:: EXERCISE GOAL ::
Read the lines of the data below and retrieve those with "Example".

::: RECORDS FOR THE TASK

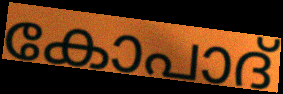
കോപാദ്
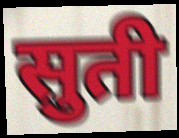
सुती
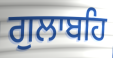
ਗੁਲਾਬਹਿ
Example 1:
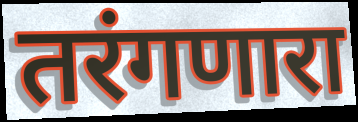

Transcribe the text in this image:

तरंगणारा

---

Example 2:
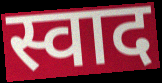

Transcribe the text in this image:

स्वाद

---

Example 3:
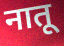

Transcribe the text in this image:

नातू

::::::
::: RECORDS FOR THE TASK

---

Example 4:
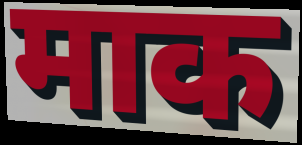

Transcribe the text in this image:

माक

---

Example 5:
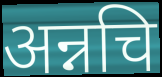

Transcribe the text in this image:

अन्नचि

::::::

:: SOLVED EXERCISE ::
Example 1:
Example 2:
Example 3:
Example 4:
Example 5:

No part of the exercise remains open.